Preserving user sessions when migrating to a new host

Continuing the discussion from Move your Discourse Instance to a Different Server:

One issue in migrating a Discourse instance to a new server, or even restoring a backup to a newly built instance, is that all logged in user sessions maybe lost - requiring users to log in again. Depending on the community this could be undesirable because:

  • Some users may be discouraged to participate if they have difficulty re-logging in.
  • Some users may need help recovering their passwords.
  • Some users may create new accounts, split from their posting history and User Notes while leaving behind a zombie account.

The loss of sessions can happen because the Discourse session cookies are encrypted with a randomly generated secret key which is stored in Redis by default. Redis data are not included in a backup so a new secret key is regenerated when you restore the site onto a new host.

The benefit to this approach is that a compromised backup file doesn’t contain the key needed to compromise user sessions - which could have very bad consequences.

When migrating an Discourse instance, this may however be worked around by following these steps to copy the secret key, enabling host migration while persisting user sessions.

Step 1: Retrieve the secret

Enter your existing Discourse instance, run a rails console, then get the secret key:

admin@host:/var/discourse$ ./launcher enter app
root@host:/var/www/discourse# rails console
[1] pry(main)> GlobalSetting.safe_secret_key_base
=> "90.......fed"

Note the value printed on the last line and keep it secure.

Step 2: Set the secret in the the new instance

Assuming you already have a Discourse instance prepared to receive a backup in order to migrate your installation, edit the app.yml to set the secret you just obtained. Add it to the env section:

env:
  DISCOURSE_SECRET_KEY_BASE: "90.......fed"

After adding this, rebuild the instance:

admin@newhost $ launcher rebuild app

Step 3: Verify the secret in the new instance

This is the same as Step 1, except run the commands on the new host:

admin@newhost:/var/discourse$ ./launcher enter app
root@newhost:/var/www/discourse# rails console
[1] pry(main)> GlobalSetting.safe_secret_key_base
=> "90.......fed"

The secret key that is printed should be exactly the same as the key at step 1.

Step 4: Proceed with migration

Set the source Discourse to read-only, take a backup, copy it to the destination Discourse and restore.
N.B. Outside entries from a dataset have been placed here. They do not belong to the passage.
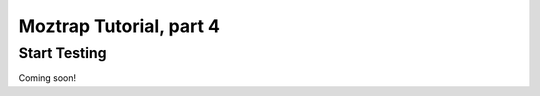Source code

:.. _tutorial-start-testing:

Moztrap Tutorial, part 4
========================

Start Testing
-------------

Coming soon!

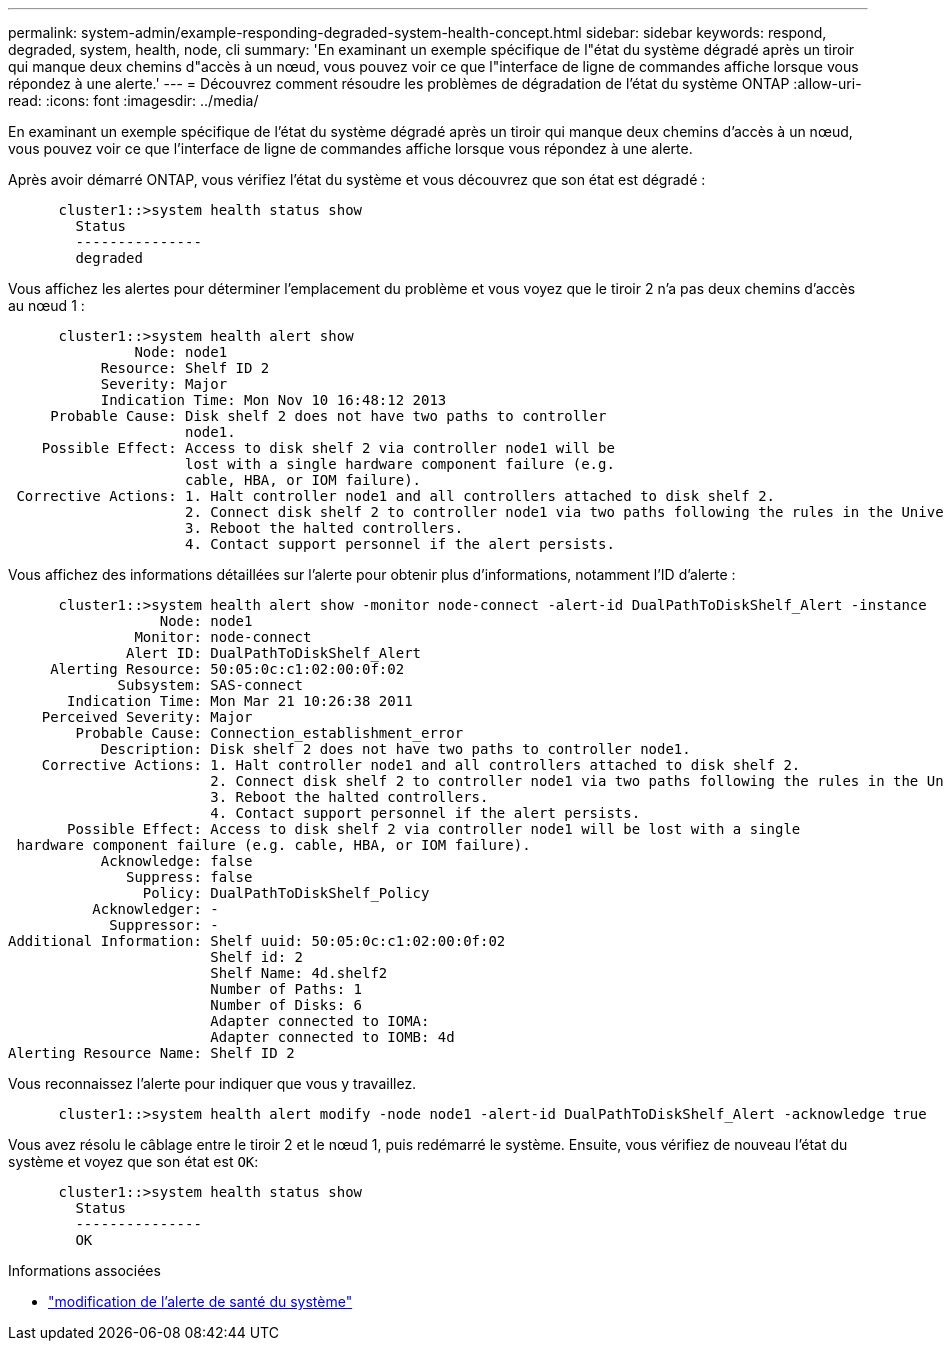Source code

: ---
permalink: system-admin/example-responding-degraded-system-health-concept.html 
sidebar: sidebar 
keywords: respond, degraded, system, health, node, cli 
summary: 'En examinant un exemple spécifique de l"état du système dégradé après un tiroir qui manque deux chemins d"accès à un nœud, vous pouvez voir ce que l"interface de ligne de commandes affiche lorsque vous répondez à une alerte.' 
---
= Découvrez comment résoudre les problèmes de dégradation de l'état du système ONTAP
:allow-uri-read: 
:icons: font
:imagesdir: ../media/


[role="lead"]
En examinant un exemple spécifique de l'état du système dégradé après un tiroir qui manque deux chemins d'accès à un nœud, vous pouvez voir ce que l'interface de ligne de commandes affiche lorsque vous répondez à une alerte.

Après avoir démarré ONTAP, vous vérifiez l'état du système et vous découvrez que son état est dégradé :

[listing]
----

      cluster1::>system health status show
        Status
        ---------------
        degraded
----
Vous affichez les alertes pour déterminer l'emplacement du problème et vous voyez que le tiroir 2 n'a pas deux chemins d'accès au nœud 1 :

[listing]
----

      cluster1::>system health alert show
               Node: node1
           Resource: Shelf ID 2
           Severity: Major
	   Indication Time: Mon Nov 10 16:48:12 2013
     Probable Cause: Disk shelf 2 does not have two paths to controller
                     node1.
    Possible Effect: Access to disk shelf 2 via controller node1 will be
                     lost with a single hardware component failure (e.g.
                     cable, HBA, or IOM failure).
 Corrective Actions: 1. Halt controller node1 and all controllers attached to disk shelf 2.
                     2. Connect disk shelf 2 to controller node1 via two paths following the rules in the Universal SAS and ACP Cabling Guide.
                     3. Reboot the halted controllers.
                     4. Contact support personnel if the alert persists.
----
Vous affichez des informations détaillées sur l'alerte pour obtenir plus d'informations, notamment l'ID d'alerte :

[listing]
----

      cluster1::>system health alert show -monitor node-connect -alert-id DualPathToDiskShelf_Alert -instance
                  Node: node1
               Monitor: node-connect
              Alert ID: DualPathToDiskShelf_Alert
     Alerting Resource: 50:05:0c:c1:02:00:0f:02
             Subsystem: SAS-connect
       Indication Time: Mon Mar 21 10:26:38 2011
    Perceived Severity: Major
        Probable Cause: Connection_establishment_error
           Description: Disk shelf 2 does not have two paths to controller node1.
    Corrective Actions: 1. Halt controller node1 and all controllers attached to disk shelf 2.
                        2. Connect disk shelf 2 to controller node1 via two paths following the rules in the Universal SAS and ACP Cabling Guide.
                        3. Reboot the halted controllers.
                        4. Contact support personnel if the alert persists.
       Possible Effect: Access to disk shelf 2 via controller node1 will be lost with a single
 hardware component failure (e.g. cable, HBA, or IOM failure).
           Acknowledge: false
              Suppress: false
                Policy: DualPathToDiskShelf_Policy
          Acknowledger: -
            Suppressor: -
Additional Information: Shelf uuid: 50:05:0c:c1:02:00:0f:02
                        Shelf id: 2
                        Shelf Name: 4d.shelf2
                        Number of Paths: 1
                        Number of Disks: 6
                        Adapter connected to IOMA:
                        Adapter connected to IOMB: 4d
Alerting Resource Name: Shelf ID 2
----
Vous reconnaissez l'alerte pour indiquer que vous y travaillez.

[listing]
----

      cluster1::>system health alert modify -node node1 -alert-id DualPathToDiskShelf_Alert -acknowledge true
----
Vous avez résolu le câblage entre le tiroir 2 et le nœud 1, puis redémarré le système. Ensuite, vous vérifiez de nouveau l'état du système et voyez que son état est `OK`:

[listing]
----

      cluster1::>system health status show
        Status
        ---------------
        OK
----
.Informations associées
* link:https://docs.netapp.com/us-en/ontap-cli/system-health-alert-modify.html["modification de l'alerte de santé du système"^]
Update DNS records (or use a hosts file hack for testing) so users are pointed to the new site.

Previously logged in sessions should now persist to the new host.

Warning

You absolutely should not share the secret key between multiple discourse instances. Possession of the secret key would allow someone to decrypt and modify their session cookie on a site, and could have very bad security consequences.

As always, practice and very the above steps on a sandbox instance or test installations prior to working on a real Discourse instance. Prepare for success!

Last, but not least, many thanks to @david for describing this method - I merely tested and wrote it up here (and please feel free to edit or enhance!).